Give back the entries exactly as they read, leaving each image out.
--- THE INPUT Enclosed Below ---
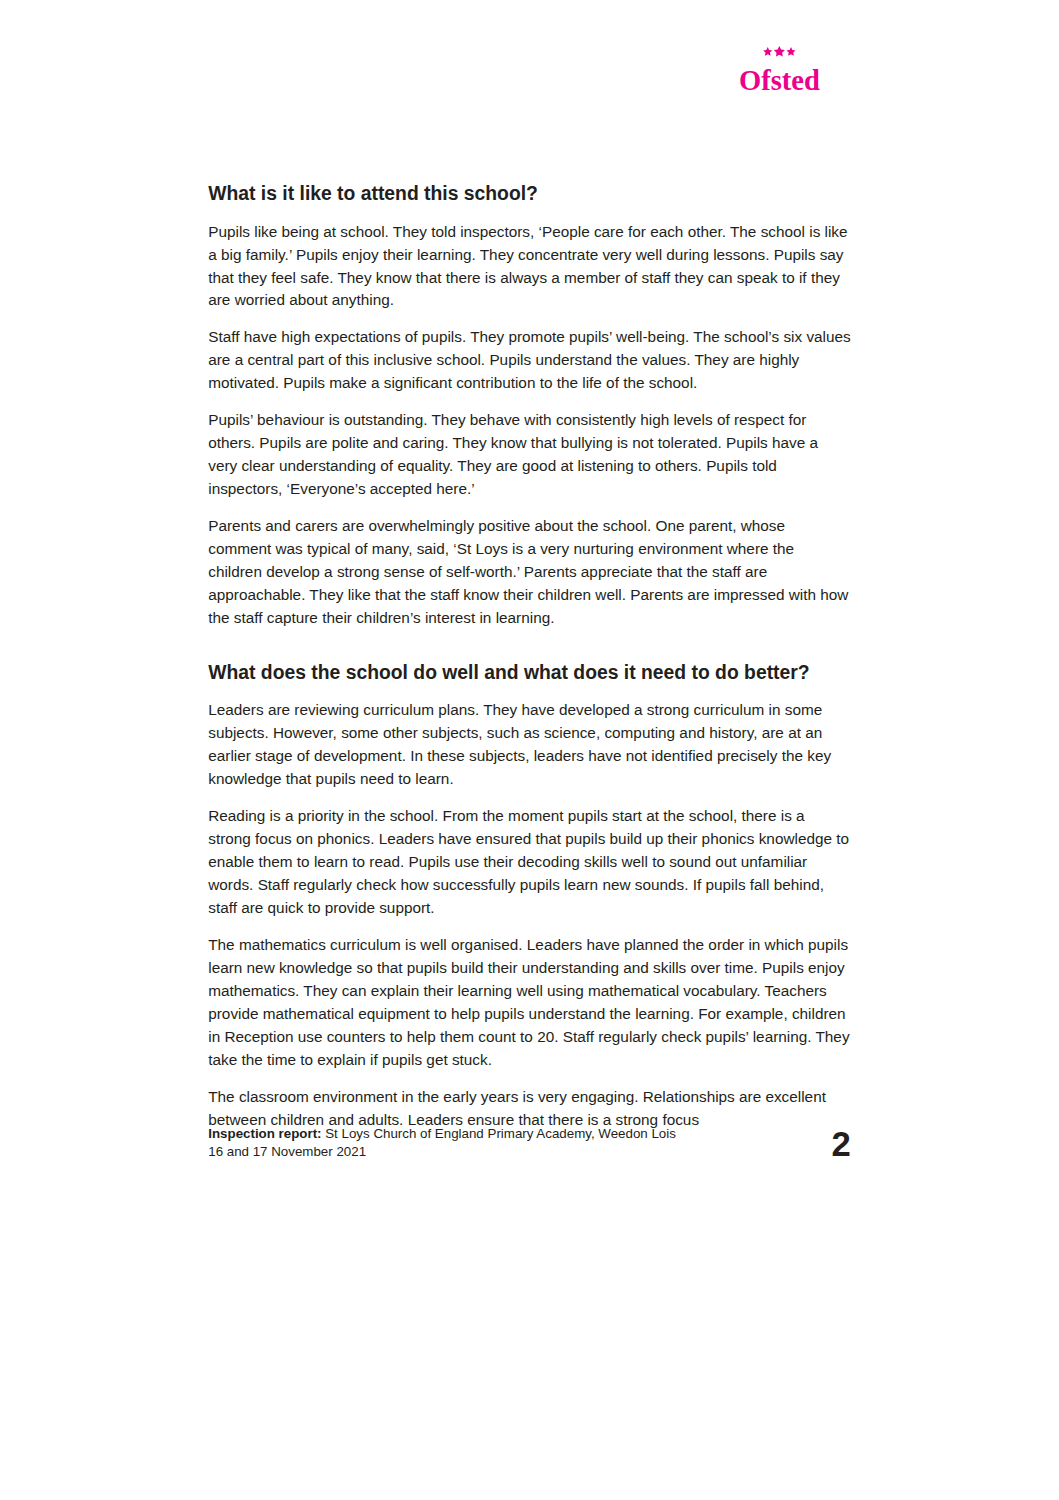Ofsted
What is it like to attend this school?
Pupils like being at school. They told inspectors, ‘People care for each other. The school is like a big family.’ Pupils enjoy their learning. They concentrate very well during lessons. Pupils say that they feel safe. They know that there is always a member of staff they can speak to if they are worried about anything.
Staff have high expectations of pupils. They promote pupils’ well-being. The school’s six values are a central part of this inclusive school. Pupils understand the values. They are highly motivated. Pupils make a significant contribution to the life of the school.
Pupils’ behaviour is outstanding. They behave with consistently high levels of respect for others. Pupils are polite and caring. They know that bullying is not tolerated. Pupils have a very clear understanding of equality. They are good at listening to others. Pupils told inspectors, ‘Everyone’s accepted here.’
Parents and carers are overwhelmingly positive about the school. One parent, whose comment was typical of many, said, ‘St Loys is a very nurturing environment where the children develop a strong sense of self-worth.’ Parents appreciate that the staff are approachable. They like that the staff know their children well. Parents are impressed with how the staff capture their children’s interest in learning.
What does the school do well and what does it need to do better?
Leaders are reviewing curriculum plans. They have developed a strong curriculum in some subjects. However, some other subjects, such as science, computing and history, are at an earlier stage of development. In these subjects, leaders have not identified precisely the key knowledge that pupils need to learn.
Reading is a priority in the school. From the moment pupils start at the school, there is a strong focus on phonics. Leaders have ensured that pupils build up their phonics knowledge to enable them to learn to read. Pupils use their decoding skills well to sound out unfamiliar words. Staff regularly check how successfully pupils learn new sounds. If pupils fall behind, staff are quick to provide support.
The mathematics curriculum is well organised. Leaders have planned the order in which pupils learn new knowledge so that pupils build their understanding and skills over time. Pupils enjoy mathematics. They can explain their learning well using mathematical vocabulary. Teachers provide mathematical equipment to help pupils understand the learning. For example, children in Reception use counters to help them count to 20. Staff regularly check pupils’ learning. They take the time to explain if pupils get stuck.
The classroom environment in the early years is very engaging. Relationships are excellent between children and adults. Leaders ensure that there is a strong focus
Inspection report: St Loys Church of England Primary Academy, Weedon Lois
16 and 17 November 2021
2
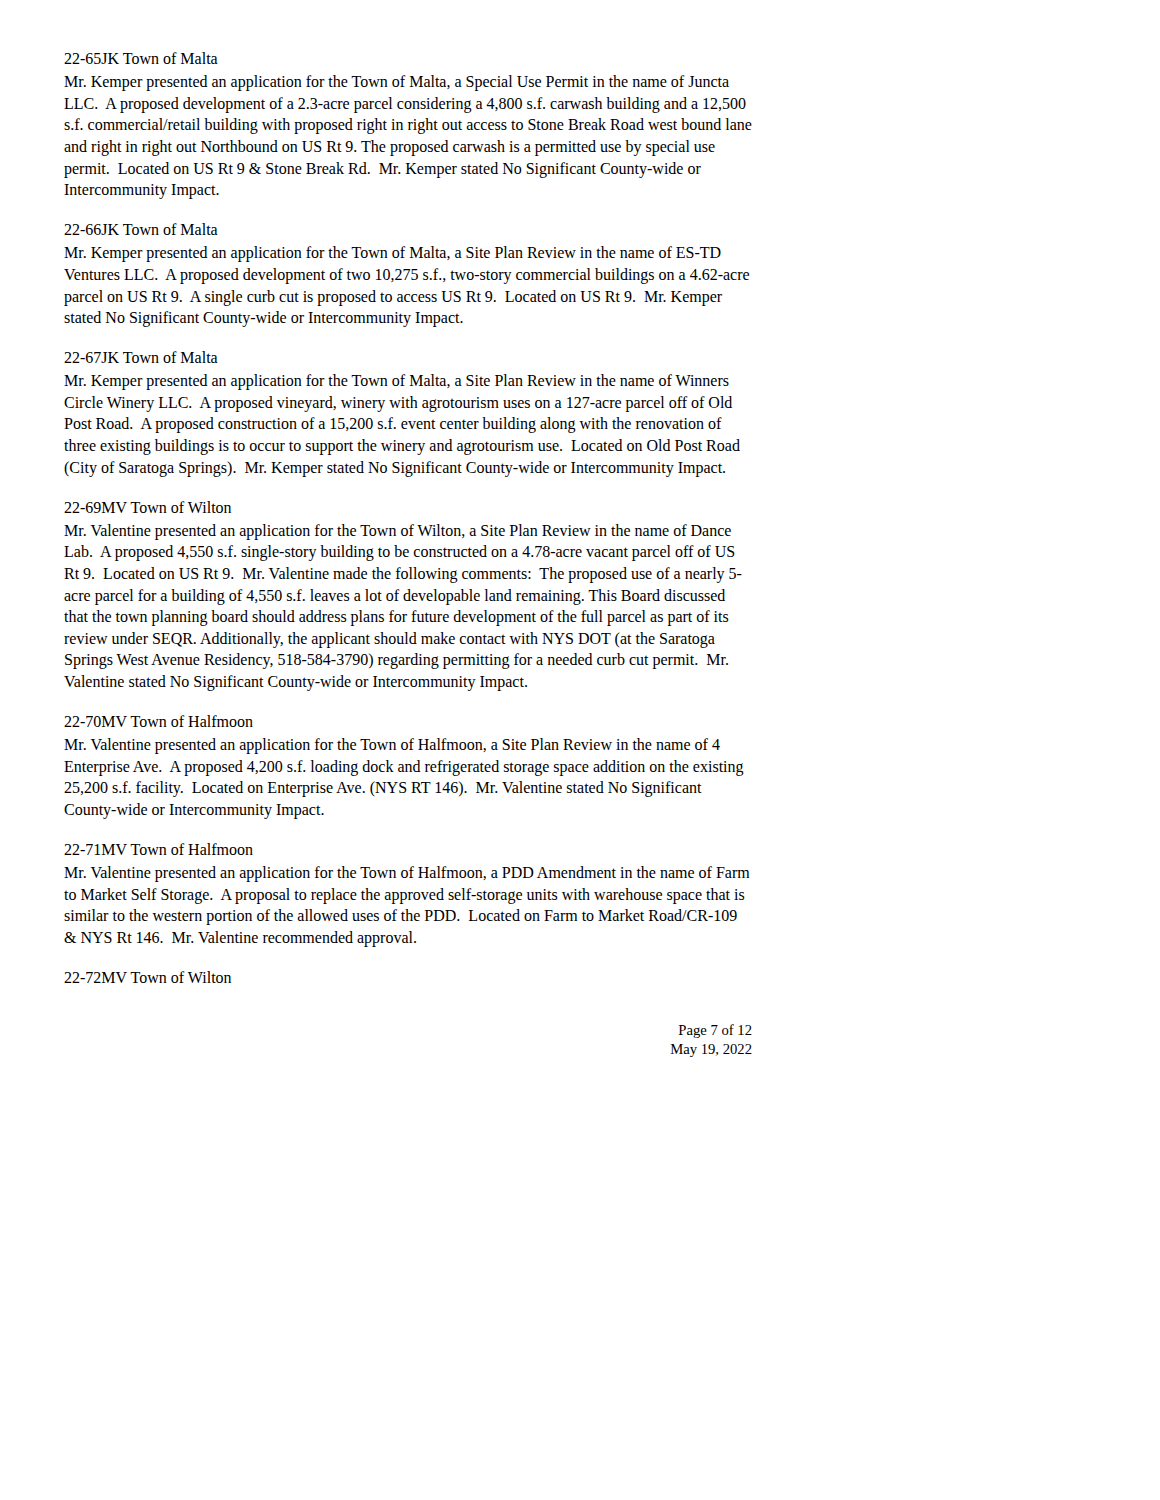22-65JK Town of Malta
Mr. Kemper presented an application for the Town of Malta, a Special Use Permit in the name of Juncta LLC. A proposed development of a 2.3-acre parcel considering a 4,800 s.f. carwash building and a 12,500 s.f. commercial/retail building with proposed right in right out access to Stone Break Road west bound lane and right in right out Northbound on US Rt 9. The proposed carwash is a permitted use by special use permit. Located on US Rt 9 & Stone Break Rd. Mr. Kemper stated No Significant County-wide or Intercommunity Impact.
22-66JK Town of Malta
Mr. Kemper presented an application for the Town of Malta, a Site Plan Review in the name of ES-TD Ventures LLC. A proposed development of two 10,275 s.f., two-story commercial buildings on a 4.62-acre parcel on US Rt 9. A single curb cut is proposed to access US Rt 9. Located on US Rt 9. Mr. Kemper stated No Significant County-wide or Intercommunity Impact.
22-67JK Town of Malta
Mr. Kemper presented an application for the Town of Malta, a Site Plan Review in the name of Winners Circle Winery LLC. A proposed vineyard, winery with agrotourism uses on a 127-acre parcel off of Old Post Road. A proposed construction of a 15,200 s.f. event center building along with the renovation of three existing buildings is to occur to support the winery and agrotourism use. Located on Old Post Road (City of Saratoga Springs). Mr. Kemper stated No Significant County-wide or Intercommunity Impact.
22-69MV Town of Wilton
Mr. Valentine presented an application for the Town of Wilton, a Site Plan Review in the name of Dance Lab. A proposed 4,550 s.f. single-story building to be constructed on a 4.78-acre vacant parcel off of US Rt 9. Located on US Rt 9. Mr. Valentine made the following comments: The proposed use of a nearly 5-acre parcel for a building of 4,550 s.f. leaves a lot of developable land remaining. This Board discussed that the town planning board should address plans for future development of the full parcel as part of its review under SEQR. Additionally, the applicant should make contact with NYS DOT (at the Saratoga Springs West Avenue Residency, 518-584-3790) regarding permitting for a needed curb cut permit. Mr. Valentine stated No Significant County-wide or Intercommunity Impact.
22-70MV Town of Halfmoon
Mr. Valentine presented an application for the Town of Halfmoon, a Site Plan Review in the name of 4 Enterprise Ave. A proposed 4,200 s.f. loading dock and refrigerated storage space addition on the existing 25,200 s.f. facility. Located on Enterprise Ave. (NYS RT 146). Mr. Valentine stated No Significant County-wide or Intercommunity Impact.
22-71MV Town of Halfmoon
Mr. Valentine presented an application for the Town of Halfmoon, a PDD Amendment in the name of Farm to Market Self Storage. A proposal to replace the approved self-storage units with warehouse space that is similar to the western portion of the allowed uses of the PDD. Located on Farm to Market Road/CR-109 & NYS Rt 146. Mr. Valentine recommended approval.
22-72MV Town of Wilton
Page 7 of 12
May 19, 2022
--- End of Enclosed THE INPUT ---
# RESULT OF THE TASK
Ofsted
What is it like to attend this school?
Pupils like being at school. They told inspectors, ‘People care for each other. The school is like a big family.’ Pupils enjoy their learning. They concentrate very well during lessons. Pupils say that they feel safe. They know that there is always a member of staff they can speak to if they are worried about anything.
Staff have high expectations of pupils. They promote pupils’ well-being. The school’s six values are a central part of this inclusive school. Pupils understand the values. They are highly motivated. Pupils make a significant contribution to the life of the school.
Pupils’ behaviour is outstanding. They behave with consistently high levels of respect for others. Pupils are polite and caring. They know that bullying is not tolerated. Pupils have a very clear understanding of equality. They are good at listening to others. Pupils told inspectors, ‘Everyone’s accepted here.’
Parents and carers are overwhelmingly positive about the school. One parent, whose comment was typical of many, said, ‘St Loys is a very nurturing environment where the children develop a strong sense of self-worth.’ Parents appreciate that the staff are approachable. They like that the staff know their children well. Parents are impressed with how the staff capture their children’s interest in learning.
What does the school do well and what does it need to do better?
Leaders are reviewing curriculum plans. They have developed a strong curriculum in some subjects. However, some other subjects, such as science, computing and history, are at an earlier stage of development. In these subjects, leaders have not identified precisely the key knowledge that pupils need to learn.
Reading is a priority in the school. From the moment pupils start at the school, there is a strong focus on phonics. Leaders have ensured that pupils build up their phonics knowledge to enable them to learn to read. Pupils use their decoding skills well to sound out unfamiliar words. Staff regularly check how successfully pupils learn new sounds. If pupils fall behind, staff are quick to provide support.
The mathematics curriculum is well organised. Leaders have planned the order in which pupils learn new knowledge so that pupils build their understanding and skills over time. Pupils enjoy mathematics. They can explain their learning well using mathematical vocabulary. Teachers provide mathematical equipment to help pupils understand the learning. For example, children in Reception use counters to help them count to 20. Staff regularly check pupils’ learning. They take the time to explain if pupils get stuck.
The classroom environment in the early years is very engaging. Relationships are excellent between children and adults. Leaders ensure that there is a strong focus
Inspection report: St Loys Church of England Primary Academy, Weedon Lois
16 and 17 November 2021
2
22-65JK Town of Malta
Mr. Kemper presented an application for the Town of Malta, a Special Use Permit in the name of Juncta LLC. A proposed development of a 2.3-acre parcel considering a 4,800 s.f. carwash building and a 12,500 s.f. commercial/retail building with proposed right in right out access to Stone Break Road west bound lane and right in right out Northbound on US Rt 9. The proposed carwash is a permitted use by special use permit. Located on US Rt 9 & Stone Break Rd. Mr. Kemper stated No Significant County-wide or Intercommunity Impact.
22-66JK Town of Malta
Mr. Kemper presented an application for the Town of Malta, a Site Plan Review in the name of ES-TD Ventures LLC. A proposed development of two 10,275 s.f., two-story commercial buildings on a 4.62-acre parcel on US Rt 9. A single curb cut is proposed to access US Rt 9. Located on US Rt 9. Mr. Kemper stated No Significant County-wide or Intercommunity Impact.
22-67JK Town of Malta
Mr. Kemper presented an application for the Town of Malta, a Site Plan Review in the name of Winners Circle Winery LLC. A proposed vineyard, winery with agrotourism uses on a 127-acre parcel off of Old Post Road. A proposed construction of a 15,200 s.f. event center building along with the renovation of three existing buildings is to occur to support the winery and agrotourism use. Located on Old Post Road (City of Saratoga Springs). Mr. Kemper stated No Significant County-wide or Intercommunity Impact.
22-69MV Town of Wilton
Mr. Valentine presented an application for the Town of Wilton, a Site Plan Review in the name of Dance Lab. A proposed 4,550 s.f. single-story building to be constructed on a 4.78-acre vacant parcel off of US Rt 9. Located on US Rt 9. Mr. Valentine made the following comments: The proposed use of a nearly 5-acre parcel for a building of 4,550 s.f. leaves a lot of developable land remaining. This Board discussed that the town planning board should address plans for future development of the full parcel as part of its review under SEQR. Additionally, the applicant should make contact with NYS DOT (at the Saratoga Springs West Avenue Residency, 518-584-3790) regarding permitting for a needed curb cut permit. Mr. Valentine stated No Significant County-wide or Intercommunity Impact.
22-70MV Town of Halfmoon
Mr. Valentine presented an application for the Town of Halfmoon, a Site Plan Review in the name of 4 Enterprise Ave. A proposed 4,200 s.f. loading dock and refrigerated storage space addition on the existing 25,200 s.f. facility. Located on Enterprise Ave. (NYS RT 146). Mr. Valentine stated No Significant County-wide or Intercommunity Impact.
22-71MV Town of Halfmoon
Mr. Valentine presented an application for the Town of Halfmoon, a PDD Amendment in the name of Farm to Market Self Storage. A proposal to replace the approved self-storage units with warehouse space that is similar to the western portion of the allowed uses of the PDD. Located on Farm to Market Road/CR-109 & NYS Rt 146. Mr. Valentine recommended approval.
22-72MV Town of Wilton
Page 7 of 12
May 19, 2022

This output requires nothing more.